*** INFORMATION Section Begins ***

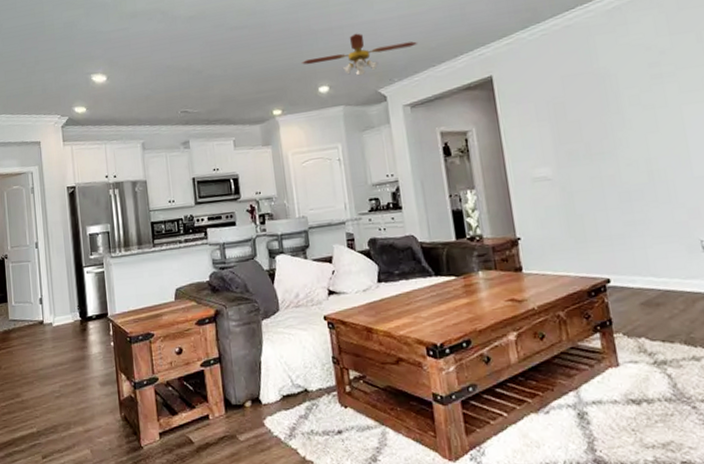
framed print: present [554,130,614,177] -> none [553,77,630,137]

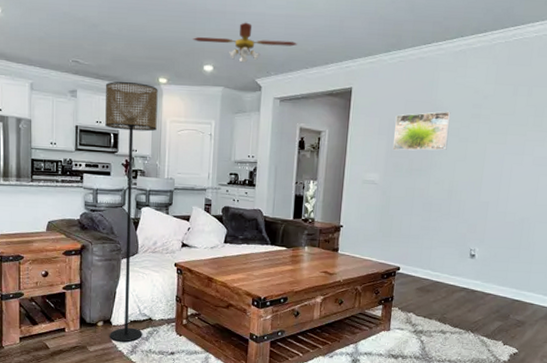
floor lamp: none [217,119,300,425] -> present [105,81,158,342]
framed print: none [553,77,630,137] -> present [393,111,451,151]

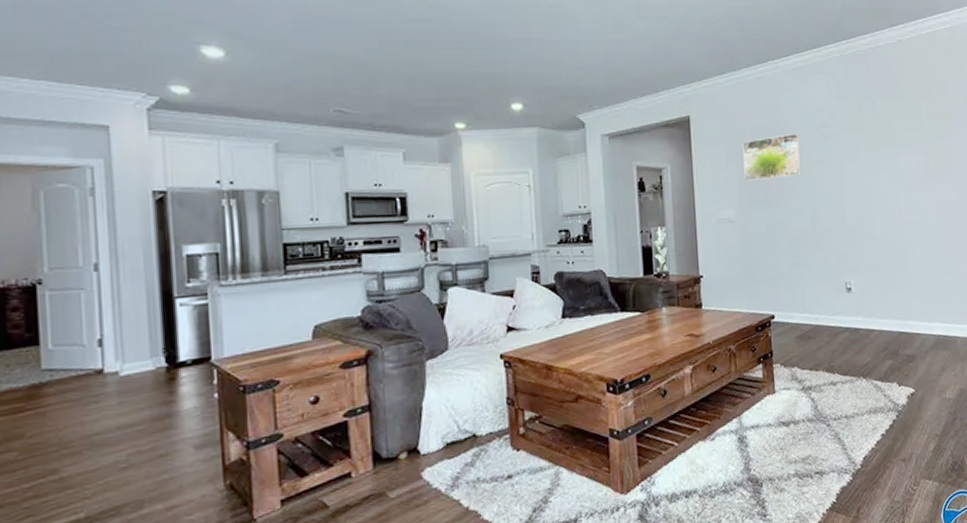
floor lamp: present [105,81,158,342] -> none [382,131,465,476]
ceiling fan: present [193,22,298,63] -> none [494,51,621,97]

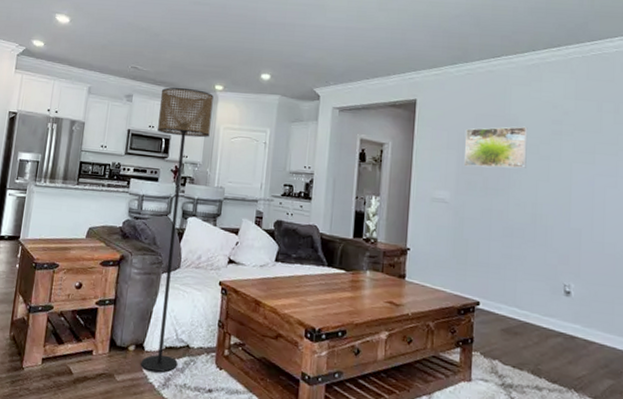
floor lamp: none [382,131,465,476] -> present [141,87,214,373]

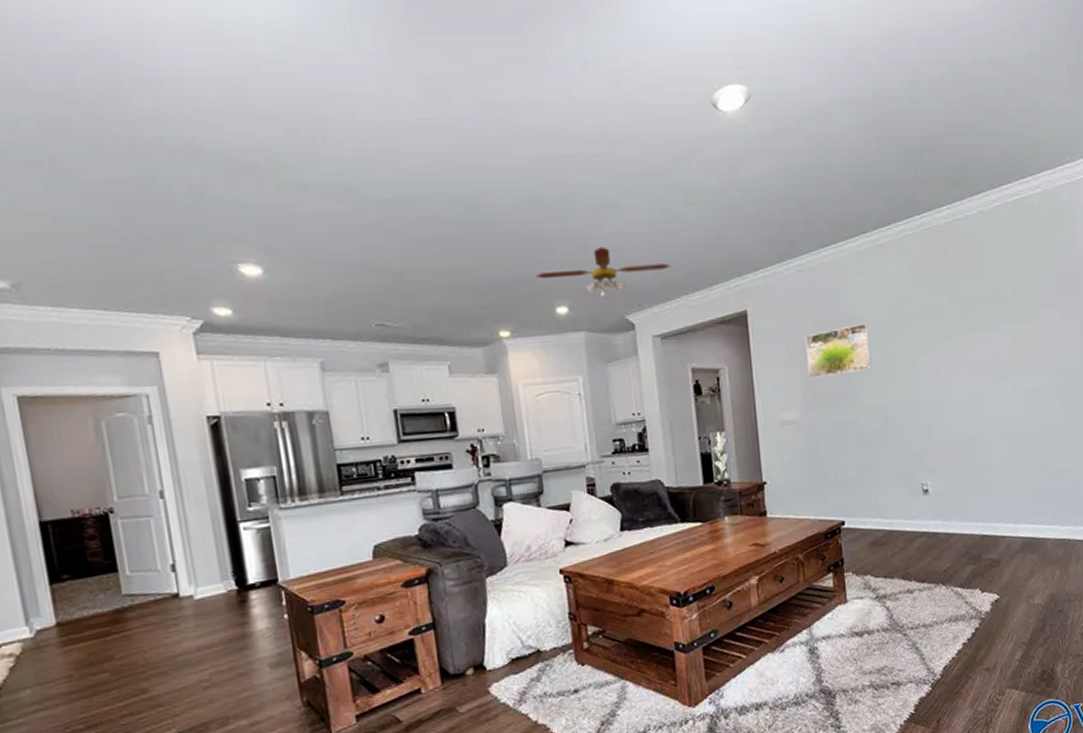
floor lamp: present [141,87,214,373] -> none [426,341,531,691]
ceiling fan: none [251,33,358,72] -> present [536,247,671,298]

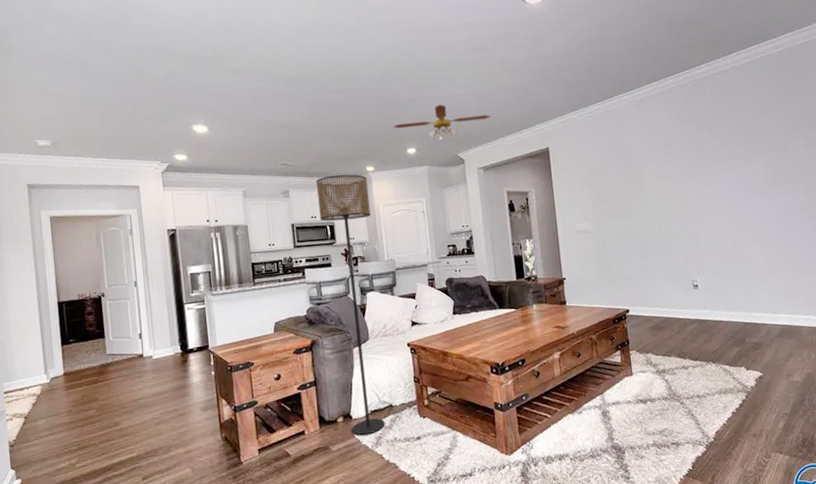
floor lamp: none [426,341,531,691] -> present [315,174,385,436]
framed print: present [804,322,872,380] -> none [594,154,648,199]

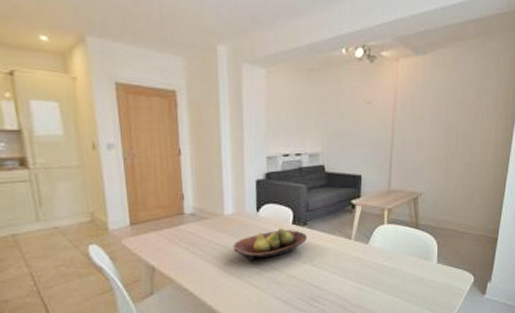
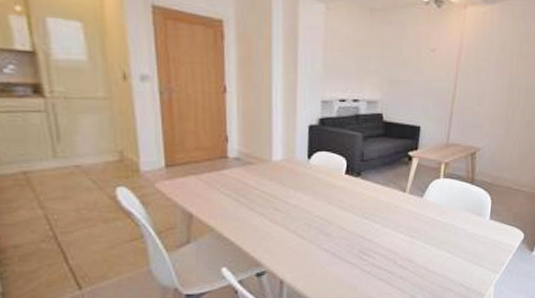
fruit bowl: present [233,228,308,262] -> none [280,177,361,212]

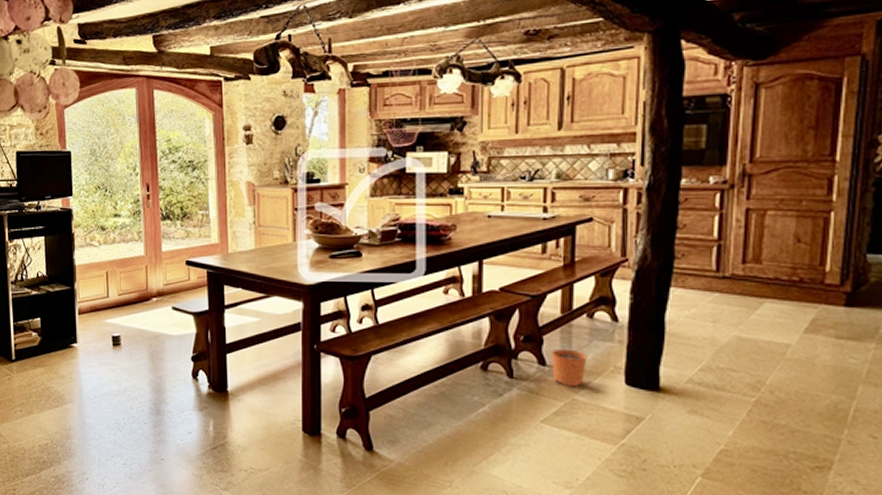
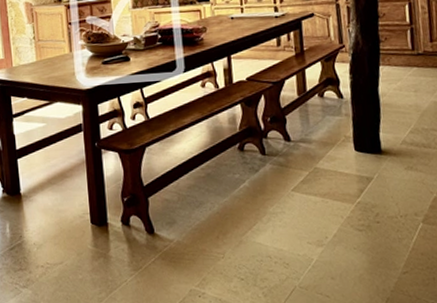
plant pot: present [552,347,588,387] -> none [294,123,323,157]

*** INFORMATION Section Ends ***

#### ACTIVITY:
Send back the data above word for word, with the pictures left out.

#### OUTPUT:
framed print: present [554,130,614,177] -> none [553,77,630,137]

floor lamp: none [217,119,300,425] -> present [105,81,158,342]
framed print: none [553,77,630,137] -> present [393,111,451,151]

floor lamp: present [105,81,158,342] -> none [382,131,465,476]
ceiling fan: present [193,22,298,63] -> none [494,51,621,97]

floor lamp: none [382,131,465,476] -> present [141,87,214,373]

floor lamp: present [141,87,214,373] -> none [426,341,531,691]
ceiling fan: none [251,33,358,72] -> present [536,247,671,298]

floor lamp: none [426,341,531,691] -> present [315,174,385,436]
framed print: present [804,322,872,380] -> none [594,154,648,199]

fruit bowl: present [233,228,308,262] -> none [280,177,361,212]

plant pot: present [552,347,588,387] -> none [294,123,323,157]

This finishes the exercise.